TASK TO COMPLETE: List each line of the data in which the string "your" appears.

[Stored data entries]
++++

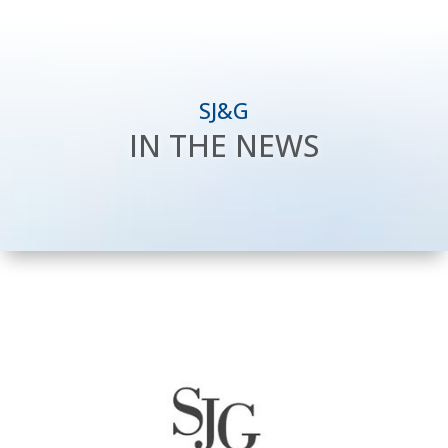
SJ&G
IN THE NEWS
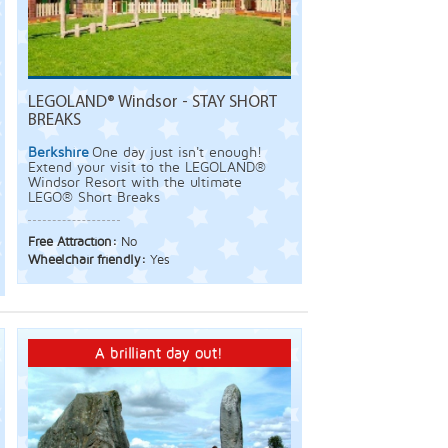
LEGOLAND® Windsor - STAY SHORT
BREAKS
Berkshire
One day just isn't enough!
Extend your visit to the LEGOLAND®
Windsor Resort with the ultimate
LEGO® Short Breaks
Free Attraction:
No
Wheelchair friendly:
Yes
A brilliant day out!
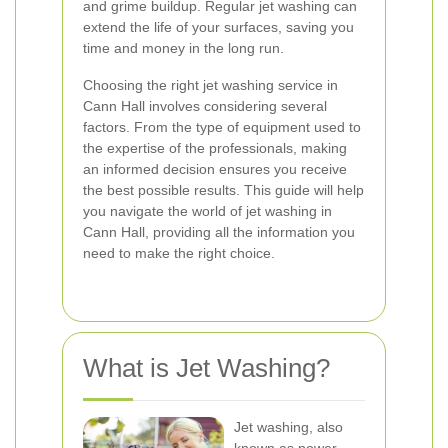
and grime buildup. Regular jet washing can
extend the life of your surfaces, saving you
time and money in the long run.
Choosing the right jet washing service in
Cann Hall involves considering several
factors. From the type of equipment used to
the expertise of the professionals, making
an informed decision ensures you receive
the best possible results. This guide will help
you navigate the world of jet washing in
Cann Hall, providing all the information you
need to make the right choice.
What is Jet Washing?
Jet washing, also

++++

WRITTEN REPLY:
Extend your visit to the LEGOLAND®
extend the life of your surfaces, saving you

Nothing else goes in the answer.